Nursing documented MR7 was turned and repositioned every 2 hours as follows:
February 15, 2017, at 8:30 AM and 4:01 PM
February 16, 2017, at 00:50 AM, 9:00 AM and 3:55 PM
February 17, 2017, at 0:13 AM.
Interview with EMP6 on February 20, 2017, at approximately 11:55 AM confirmed MR7 was admitted to the facility on February 15, 2017; nursing completed a Braden Scale pressure sore assessment and determined the patient's score was 18 and was at risk for developing pressure sores; MR7's individual plan of care and treatment included impaired mobility and actual problem with skin integrity and instructions for staff to follow to prevent pressure sores; and these instructions included turning, repositioning and changing MR7's position every 2 hours. EMP6 confirmed the times nursing staff documented MR7's turning and repositioning, as noted above; and the times did not reflect turning and repositioning every two hours.

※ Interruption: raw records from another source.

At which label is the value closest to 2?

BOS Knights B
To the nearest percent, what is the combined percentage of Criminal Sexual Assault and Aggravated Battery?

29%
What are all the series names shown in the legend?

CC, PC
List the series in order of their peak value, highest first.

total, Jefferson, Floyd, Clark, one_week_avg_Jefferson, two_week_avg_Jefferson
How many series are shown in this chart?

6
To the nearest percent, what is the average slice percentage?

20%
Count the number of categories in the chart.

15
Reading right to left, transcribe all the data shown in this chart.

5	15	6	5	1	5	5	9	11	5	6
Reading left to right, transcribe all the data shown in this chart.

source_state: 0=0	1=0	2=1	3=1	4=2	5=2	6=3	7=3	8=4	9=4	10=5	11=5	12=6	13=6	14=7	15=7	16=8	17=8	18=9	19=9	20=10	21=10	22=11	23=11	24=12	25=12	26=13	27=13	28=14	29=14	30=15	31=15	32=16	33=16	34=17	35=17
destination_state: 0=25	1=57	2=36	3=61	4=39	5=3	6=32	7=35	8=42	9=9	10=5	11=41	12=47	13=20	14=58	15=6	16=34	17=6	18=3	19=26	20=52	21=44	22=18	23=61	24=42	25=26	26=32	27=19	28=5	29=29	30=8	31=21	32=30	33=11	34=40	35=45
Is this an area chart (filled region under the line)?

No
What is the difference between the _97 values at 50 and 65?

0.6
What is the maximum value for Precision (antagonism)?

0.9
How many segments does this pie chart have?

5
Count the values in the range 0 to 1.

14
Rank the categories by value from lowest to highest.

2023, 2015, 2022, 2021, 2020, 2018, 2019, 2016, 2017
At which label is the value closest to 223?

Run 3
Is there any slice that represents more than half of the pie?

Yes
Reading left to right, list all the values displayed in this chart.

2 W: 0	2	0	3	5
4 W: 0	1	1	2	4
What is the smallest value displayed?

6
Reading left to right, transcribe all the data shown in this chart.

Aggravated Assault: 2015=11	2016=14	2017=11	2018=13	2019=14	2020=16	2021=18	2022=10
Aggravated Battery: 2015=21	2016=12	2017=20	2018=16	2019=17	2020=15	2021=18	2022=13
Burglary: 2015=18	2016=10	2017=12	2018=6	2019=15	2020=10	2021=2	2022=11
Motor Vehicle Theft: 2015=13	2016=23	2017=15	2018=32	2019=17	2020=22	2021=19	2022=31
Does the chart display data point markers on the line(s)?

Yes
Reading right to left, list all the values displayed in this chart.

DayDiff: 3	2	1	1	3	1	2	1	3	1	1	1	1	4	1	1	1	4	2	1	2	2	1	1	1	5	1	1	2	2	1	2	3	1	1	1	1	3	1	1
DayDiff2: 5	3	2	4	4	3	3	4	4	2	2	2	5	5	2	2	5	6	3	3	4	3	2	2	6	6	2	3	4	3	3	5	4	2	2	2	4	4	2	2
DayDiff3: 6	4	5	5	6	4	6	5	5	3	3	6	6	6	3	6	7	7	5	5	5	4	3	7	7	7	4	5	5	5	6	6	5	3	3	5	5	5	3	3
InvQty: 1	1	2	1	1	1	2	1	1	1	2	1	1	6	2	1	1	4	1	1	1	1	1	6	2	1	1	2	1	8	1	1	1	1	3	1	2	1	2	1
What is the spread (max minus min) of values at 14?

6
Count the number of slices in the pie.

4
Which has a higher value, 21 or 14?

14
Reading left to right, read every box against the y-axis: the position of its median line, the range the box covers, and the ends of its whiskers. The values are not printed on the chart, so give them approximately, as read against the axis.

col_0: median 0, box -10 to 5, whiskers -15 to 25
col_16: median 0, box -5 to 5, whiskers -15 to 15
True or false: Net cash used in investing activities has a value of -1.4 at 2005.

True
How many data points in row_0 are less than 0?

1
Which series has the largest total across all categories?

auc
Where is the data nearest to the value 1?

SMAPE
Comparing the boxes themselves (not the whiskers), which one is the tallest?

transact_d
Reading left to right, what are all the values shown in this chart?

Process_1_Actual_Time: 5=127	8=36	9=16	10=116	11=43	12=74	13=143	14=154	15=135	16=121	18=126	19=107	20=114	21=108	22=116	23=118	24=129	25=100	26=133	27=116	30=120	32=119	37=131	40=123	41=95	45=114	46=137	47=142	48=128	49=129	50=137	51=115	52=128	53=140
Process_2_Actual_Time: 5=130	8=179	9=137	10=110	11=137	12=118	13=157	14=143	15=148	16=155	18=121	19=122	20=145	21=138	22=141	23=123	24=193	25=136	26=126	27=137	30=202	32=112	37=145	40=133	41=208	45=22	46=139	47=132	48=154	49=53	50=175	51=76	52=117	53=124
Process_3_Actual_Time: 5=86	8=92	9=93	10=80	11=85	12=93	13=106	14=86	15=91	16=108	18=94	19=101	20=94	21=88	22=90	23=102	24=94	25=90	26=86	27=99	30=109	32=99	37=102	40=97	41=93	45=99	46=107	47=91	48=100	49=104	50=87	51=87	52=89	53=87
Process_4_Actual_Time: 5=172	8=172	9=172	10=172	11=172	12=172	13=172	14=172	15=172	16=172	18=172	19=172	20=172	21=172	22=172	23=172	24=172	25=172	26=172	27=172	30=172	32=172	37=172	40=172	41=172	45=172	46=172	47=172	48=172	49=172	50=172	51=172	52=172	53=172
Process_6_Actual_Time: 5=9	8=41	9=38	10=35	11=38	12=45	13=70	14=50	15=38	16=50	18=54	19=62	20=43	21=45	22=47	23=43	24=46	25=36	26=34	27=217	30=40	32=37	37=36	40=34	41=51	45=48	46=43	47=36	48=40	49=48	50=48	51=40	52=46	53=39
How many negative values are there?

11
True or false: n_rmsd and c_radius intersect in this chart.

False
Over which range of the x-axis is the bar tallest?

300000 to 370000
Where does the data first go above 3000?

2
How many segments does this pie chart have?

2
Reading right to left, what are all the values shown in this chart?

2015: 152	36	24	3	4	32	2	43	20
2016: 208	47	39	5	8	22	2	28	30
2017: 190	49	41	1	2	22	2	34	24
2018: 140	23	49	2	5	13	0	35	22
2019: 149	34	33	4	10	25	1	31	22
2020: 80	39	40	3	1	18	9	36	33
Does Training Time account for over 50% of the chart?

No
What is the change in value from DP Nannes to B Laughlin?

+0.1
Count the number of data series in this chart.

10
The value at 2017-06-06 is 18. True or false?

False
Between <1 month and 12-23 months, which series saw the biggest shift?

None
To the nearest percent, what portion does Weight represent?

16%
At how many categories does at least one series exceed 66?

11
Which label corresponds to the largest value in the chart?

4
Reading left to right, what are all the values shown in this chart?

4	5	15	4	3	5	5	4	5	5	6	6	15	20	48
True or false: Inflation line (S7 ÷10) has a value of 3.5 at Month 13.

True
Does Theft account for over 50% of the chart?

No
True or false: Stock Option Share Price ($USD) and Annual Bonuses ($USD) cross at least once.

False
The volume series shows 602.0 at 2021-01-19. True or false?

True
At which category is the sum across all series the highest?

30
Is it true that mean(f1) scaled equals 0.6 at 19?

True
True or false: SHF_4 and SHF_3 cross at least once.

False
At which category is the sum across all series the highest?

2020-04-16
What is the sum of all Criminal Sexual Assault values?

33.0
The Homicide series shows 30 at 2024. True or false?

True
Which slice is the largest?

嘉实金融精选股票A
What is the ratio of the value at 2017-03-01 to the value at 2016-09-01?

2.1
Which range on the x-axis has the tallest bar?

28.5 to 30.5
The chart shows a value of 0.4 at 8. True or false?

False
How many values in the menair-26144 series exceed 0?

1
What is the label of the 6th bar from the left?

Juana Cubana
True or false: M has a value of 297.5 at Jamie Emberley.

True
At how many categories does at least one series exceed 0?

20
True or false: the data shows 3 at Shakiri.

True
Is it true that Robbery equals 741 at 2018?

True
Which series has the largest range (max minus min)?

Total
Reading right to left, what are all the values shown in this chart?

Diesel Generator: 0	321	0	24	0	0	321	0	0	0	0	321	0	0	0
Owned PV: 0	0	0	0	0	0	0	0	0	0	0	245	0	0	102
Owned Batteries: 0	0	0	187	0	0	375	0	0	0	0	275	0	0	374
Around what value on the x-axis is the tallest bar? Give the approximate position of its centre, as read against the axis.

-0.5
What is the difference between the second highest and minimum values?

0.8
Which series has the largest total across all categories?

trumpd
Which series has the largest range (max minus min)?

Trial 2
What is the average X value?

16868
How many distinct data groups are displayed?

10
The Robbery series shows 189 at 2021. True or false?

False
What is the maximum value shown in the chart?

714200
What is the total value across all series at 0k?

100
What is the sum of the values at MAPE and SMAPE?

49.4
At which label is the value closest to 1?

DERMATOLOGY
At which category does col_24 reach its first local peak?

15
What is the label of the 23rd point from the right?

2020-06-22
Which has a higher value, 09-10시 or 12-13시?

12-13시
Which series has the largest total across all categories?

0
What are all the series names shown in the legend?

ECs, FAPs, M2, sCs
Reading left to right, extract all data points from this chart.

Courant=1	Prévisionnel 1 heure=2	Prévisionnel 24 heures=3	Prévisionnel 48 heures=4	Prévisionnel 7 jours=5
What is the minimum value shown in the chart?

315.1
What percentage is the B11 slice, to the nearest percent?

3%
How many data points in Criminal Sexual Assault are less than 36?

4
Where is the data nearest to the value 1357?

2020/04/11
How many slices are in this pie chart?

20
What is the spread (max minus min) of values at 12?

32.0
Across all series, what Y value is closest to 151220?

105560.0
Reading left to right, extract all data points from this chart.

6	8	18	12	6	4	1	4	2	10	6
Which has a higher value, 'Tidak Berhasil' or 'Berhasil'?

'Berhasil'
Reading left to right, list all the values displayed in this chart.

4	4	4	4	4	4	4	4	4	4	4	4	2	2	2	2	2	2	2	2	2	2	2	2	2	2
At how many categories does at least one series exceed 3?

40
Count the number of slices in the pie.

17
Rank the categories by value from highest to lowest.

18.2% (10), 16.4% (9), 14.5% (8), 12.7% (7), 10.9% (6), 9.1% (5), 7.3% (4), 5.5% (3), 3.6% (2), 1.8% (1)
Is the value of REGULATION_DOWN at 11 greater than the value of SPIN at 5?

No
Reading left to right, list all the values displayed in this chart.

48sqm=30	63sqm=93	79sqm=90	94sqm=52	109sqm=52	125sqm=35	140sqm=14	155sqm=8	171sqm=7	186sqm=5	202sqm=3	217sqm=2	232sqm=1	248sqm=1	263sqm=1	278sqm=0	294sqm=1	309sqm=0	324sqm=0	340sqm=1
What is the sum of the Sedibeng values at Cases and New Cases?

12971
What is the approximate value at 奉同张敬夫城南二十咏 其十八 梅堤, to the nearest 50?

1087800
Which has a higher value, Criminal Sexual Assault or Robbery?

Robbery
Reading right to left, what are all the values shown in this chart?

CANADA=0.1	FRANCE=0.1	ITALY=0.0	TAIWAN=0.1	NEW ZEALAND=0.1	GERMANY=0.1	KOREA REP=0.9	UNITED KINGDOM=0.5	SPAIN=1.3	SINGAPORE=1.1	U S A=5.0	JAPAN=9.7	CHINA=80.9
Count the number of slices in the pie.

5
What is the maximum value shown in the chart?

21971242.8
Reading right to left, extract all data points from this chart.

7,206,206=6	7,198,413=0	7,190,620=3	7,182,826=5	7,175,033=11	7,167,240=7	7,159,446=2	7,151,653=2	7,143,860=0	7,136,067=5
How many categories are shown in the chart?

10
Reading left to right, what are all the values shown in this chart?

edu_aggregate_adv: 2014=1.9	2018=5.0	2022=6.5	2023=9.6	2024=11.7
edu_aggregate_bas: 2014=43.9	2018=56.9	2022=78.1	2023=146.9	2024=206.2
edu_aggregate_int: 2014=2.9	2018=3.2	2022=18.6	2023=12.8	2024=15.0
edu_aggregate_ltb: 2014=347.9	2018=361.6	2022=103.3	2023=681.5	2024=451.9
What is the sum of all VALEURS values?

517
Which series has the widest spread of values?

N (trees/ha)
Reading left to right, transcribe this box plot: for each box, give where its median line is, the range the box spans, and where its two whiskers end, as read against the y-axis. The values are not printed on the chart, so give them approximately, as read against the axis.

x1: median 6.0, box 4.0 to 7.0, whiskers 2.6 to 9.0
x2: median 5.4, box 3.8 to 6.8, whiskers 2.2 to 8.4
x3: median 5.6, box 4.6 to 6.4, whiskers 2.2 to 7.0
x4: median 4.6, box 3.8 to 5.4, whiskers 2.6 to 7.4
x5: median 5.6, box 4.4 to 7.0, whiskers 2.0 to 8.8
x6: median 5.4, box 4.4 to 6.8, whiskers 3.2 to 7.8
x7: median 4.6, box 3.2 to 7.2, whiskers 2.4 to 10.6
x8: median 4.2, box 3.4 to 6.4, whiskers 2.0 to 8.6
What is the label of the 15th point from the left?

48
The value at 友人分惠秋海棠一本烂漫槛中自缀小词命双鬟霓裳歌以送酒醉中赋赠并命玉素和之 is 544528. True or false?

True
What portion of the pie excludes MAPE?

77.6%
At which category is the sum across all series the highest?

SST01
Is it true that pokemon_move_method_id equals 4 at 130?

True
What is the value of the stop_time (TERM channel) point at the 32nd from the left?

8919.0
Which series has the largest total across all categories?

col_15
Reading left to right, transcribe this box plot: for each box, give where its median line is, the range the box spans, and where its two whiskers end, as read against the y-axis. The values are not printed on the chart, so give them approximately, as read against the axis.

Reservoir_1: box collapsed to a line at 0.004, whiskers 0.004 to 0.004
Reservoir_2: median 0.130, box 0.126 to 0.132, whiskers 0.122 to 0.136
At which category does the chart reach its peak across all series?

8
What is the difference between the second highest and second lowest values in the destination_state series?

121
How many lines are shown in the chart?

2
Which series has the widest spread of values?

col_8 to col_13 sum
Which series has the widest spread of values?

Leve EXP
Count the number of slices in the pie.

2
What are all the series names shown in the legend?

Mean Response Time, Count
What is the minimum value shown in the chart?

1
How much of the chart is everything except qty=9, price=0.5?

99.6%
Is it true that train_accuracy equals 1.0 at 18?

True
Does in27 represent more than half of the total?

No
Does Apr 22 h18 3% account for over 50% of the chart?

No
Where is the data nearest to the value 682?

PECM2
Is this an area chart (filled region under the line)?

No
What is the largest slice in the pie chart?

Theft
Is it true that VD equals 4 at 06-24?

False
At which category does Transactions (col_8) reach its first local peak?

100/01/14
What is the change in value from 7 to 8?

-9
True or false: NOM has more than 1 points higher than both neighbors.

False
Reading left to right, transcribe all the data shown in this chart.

Interview on April 20, 2017, with EMP7 at approximately 1:30 PM revealed it was not facility practice to document a patient's turning and repositioning every two hours as that was not practical. EMP7 stated the nursing documentation completed in the medical record every four hours reflected the nursing care provided in the past four hours or the nursing care that would be provided in the future four hours.
Interview with EMP6 on April 20, 2017, at 1:35 PM confirmed the process of future documentation was a pattern for how nursing documents in the patient medical records at the facility.